[Items in a dataset]
--- START ---

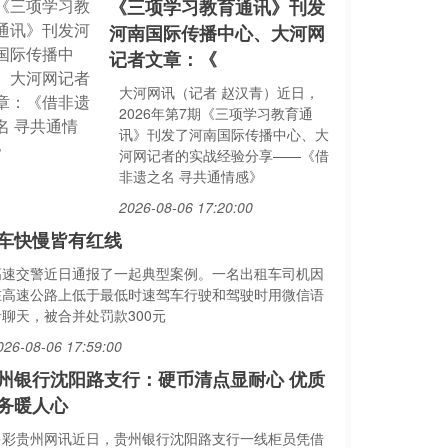
《三项学习教育通讯》刊发
河南国际传播中心、大河网
记者文章：《
大河网讯（记者 赵汉青）近日，
2026年第7期《三项学习教育通
讯》刊发了河南国际传播中心、大
河网记者的实战经验分享——《借
非遗之名 寻共通情感》
2026-08-06 17:20:00
车快慢皆有红线
高速交警近日通报了一起典型案例。一名出租车司机因
在高速公路上低于最低时速驾车行驶和驾驶时用微信语
音聊天，被合并处罚款300元
026-08-06 17:59:00
州银行沈阳路支行：硬币清点显耐心 优质
务暖人心
多彩贵州网讯近日，贵州银行沈阳路支行一线柜员凭借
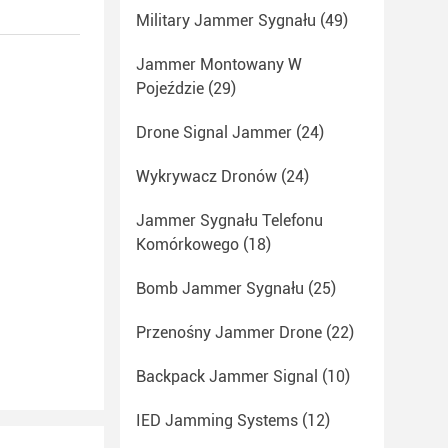
Military Jammer Sygnału
(49)
Jammer Montowany W
Pojeździe
(29)
Drone Signal Jammer
(24)
Wykrywacz Dronów
(24)
Jammer Sygnału Telefonu
Komórkowego
(18)
Bomb Jammer Sygnału
(25)
Przenośny Jammer Drone
(22)
Backpack Jammer Signal
(10)
IED Jamming Systems
(12)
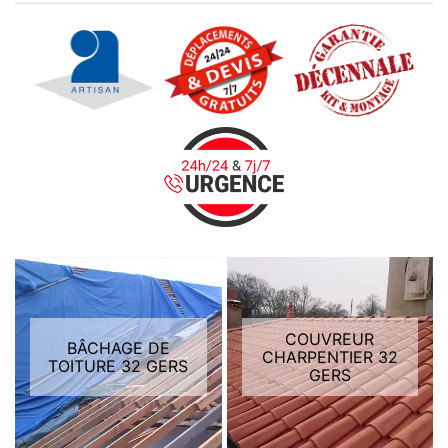
COUVREUR
BÂCHAGE DE
CHARPENTIER 32
TOITURE 32 GERS
GERS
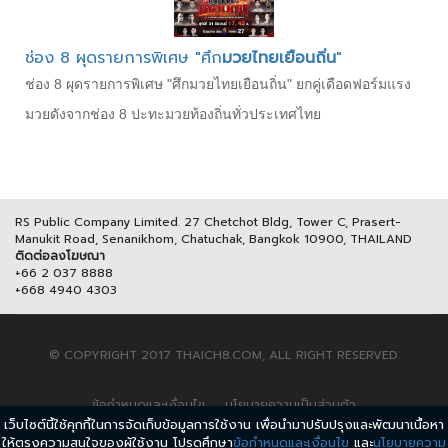
ช่อง 8 ผุดรายการพิเศษ "ศึก
มวยไทยเยือนถิ่น
"
ช่อง 8 ผุดรายการพิเศษ "ศึกมวยไทยเยือนถิ่น" ยกคู่เดือดฟอร์มแรง
มวยดังจากช่อง 8 ปะทะมวยท้องถิ่นทั่วประเทศไทย
RS Public Company Limited. 27 Chetchot Bldg, Tower C, Prasert-
Manukit Road, Senanikhom, Chatuchak, Bangkok 10900, THAILAND
ติดต่อลงโฆษณา
+66 2 037 8888
+668 4940 4303
© COPYRIGHT 2017 THAICH8.COM, ALL RIGHT RESERVED.
ข้อกำหนดและเงื่อนไข
นโยบายความเป็นส่วนตัว
เว็บไซต์นี้ใช้คุกกี้ในการจัดเก็บข้อมูลการใช้งาน เพื่อนำมาปรับปรุงและพัฒนาเนื้อหา
ให้ตรงความสนใจของผู้ใช้งาน โปรดศึกษา
ข้อกำหนดและเงื่อนไข
และ
นโยบายความ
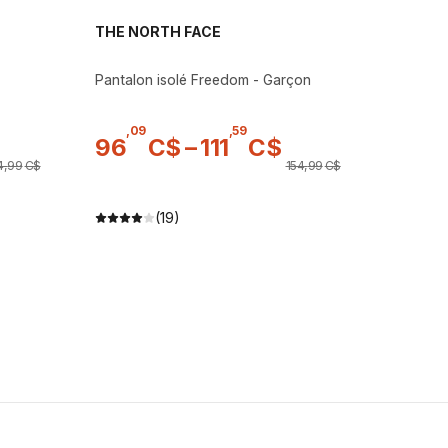
THE NORTH FACE
Pantalon isolé Freedom - Garçon
,
09
,
59
96
C$
–
111
C$
4
,
99
C$
154
,
99
C$
(19)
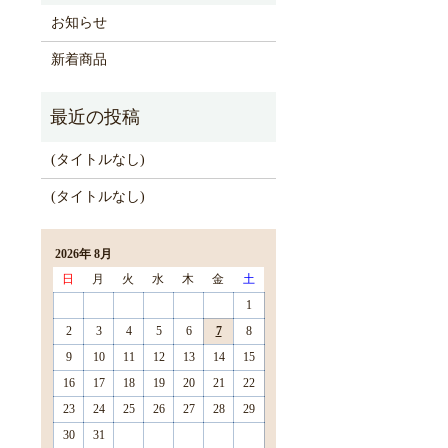
お知らせ
新着商品
(タイトルなし)
(タイトルなし)
2026年 8月
日
月
火
水
木
金
土
1
2
3
4
5
6
7
8
9
10
11
12
13
14
15
16
17
18
19
20
21
22
23
24
25
26
27
28
29
30
31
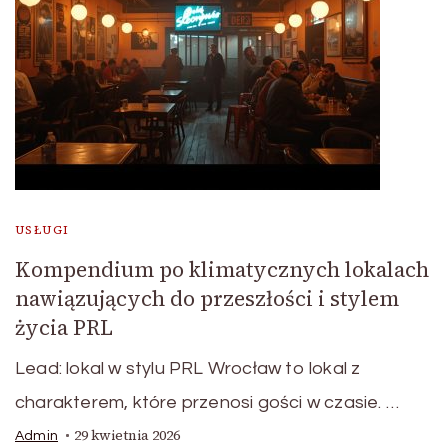
USŁUGI
Kompendium po klimatycznych lokalach
nawiązujących do przeszłości i stylem
życia PRL
Lead: lokal w stylu PRL Wrocław to lokal z
charakterem, które przenosi gości w czasie. …
29 kwietnia 2026
Admin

--- END ---

* _Task details_
Return every line of text in the material above, unchanged and in the same order. Leave the pictures out of your answer.

* _Reply to the exercise_
《三项学习教育通讯》刊发
河南国际传播中心、大河网
记者文章：《
大河网讯（记者 赵汉青）近日，
2026年第7期《三项学习教育通
讯》刊发了河南国际传播中心、大
河网记者的实战经验分享——《借
非遗之名 寻共通情感》
2026-08-06 17:20:00
车快慢皆有红线
高速交警近日通报了一起典型案例。一名出租车司机因
在高速公路上低于最低时速驾车行驶和驾驶时用微信语
音聊天，被合并处罚款300元
026-08-06 17:59:00
州银行沈阳路支行：硬币清点显耐心 优质
务暖人心
多彩贵州网讯近日，贵州银行沈阳路支行一线柜员凭借
Military Jammer Sygnału
(49)
Jammer Montowany W
Pojeździe
(29)
Drone Signal Jammer
(24)
Wykrywacz Dronów
(24)
Jammer Sygnału Telefonu
Komórkowego
(18)
Bomb Jammer Sygnału
(25)
Przenośny Jammer Drone
(22)
Backpack Jammer Signal
(10)
IED Jamming Systems
(12)
COUVREUR
BÂCHAGE DE
CHARPENTIER 32
TOITURE 32 GERS
GERS
ช่อง 8 ผุดรายการพิเศษ "ศึก
มวยไทยเยือนถิ่น
"
ช่อง 8 ผุดรายการพิเศษ "ศึกมวยไทยเยือนถิ่น" ยกคู่เดือดฟอร์มแรง
มวยดังจากช่อง 8 ปะทะมวยท้องถิ่นทั่วประเทศไทย
RS Public Company Limited. 27 Chetchot Bldg, Tower C, Prasert-
Manukit Road, Senanikhom, Chatuchak, Bangkok 10900, THAILAND
ติดต่อลงโฆษณา
+66 2 037 8888
+668 4940 4303
© COPYRIGHT 2017 THAICH8.COM, ALL RIGHT RESERVED.
ข้อกำหนดและเงื่อนไข
นโยบายความเป็นส่วนตัว
เว็บไซต์นี้ใช้คุกกี้ในการจัดเก็บข้อมูลการใช้งาน เพื่อนำมาปรับปรุงและพัฒนาเนื้อหา
ให้ตรงความสนใจของผู้ใช้งาน โปรดศึกษา
ข้อกำหนดและเงื่อนไข
และ
นโยบายความ
THE NORTH FACE
Pantalon isolé Freedom - Garçon
,
09
,
59
96
C$
–
111
C$
4
,
99
C$
154
,
99
C$
(19)
お知らせ
新着商品
(タイトルなし)
(タイトルなし)
2026年 8月
日
月
火
水
木
金
土
1
2
3
4
5
6
7
8
9
10
11
12
13
14
15
16
17
18
19
20
21
22
23
24
25
26
27
28
29
30
31
USŁUGI
Kompendium po klimatycznych lokalach
nawiązujących do przeszłości i stylem
życia PRL
Lead: lokal w stylu PRL Wrocław to lokal z
charakterem, które przenosi gości w czasie. …
29 kwietnia 2026
Admin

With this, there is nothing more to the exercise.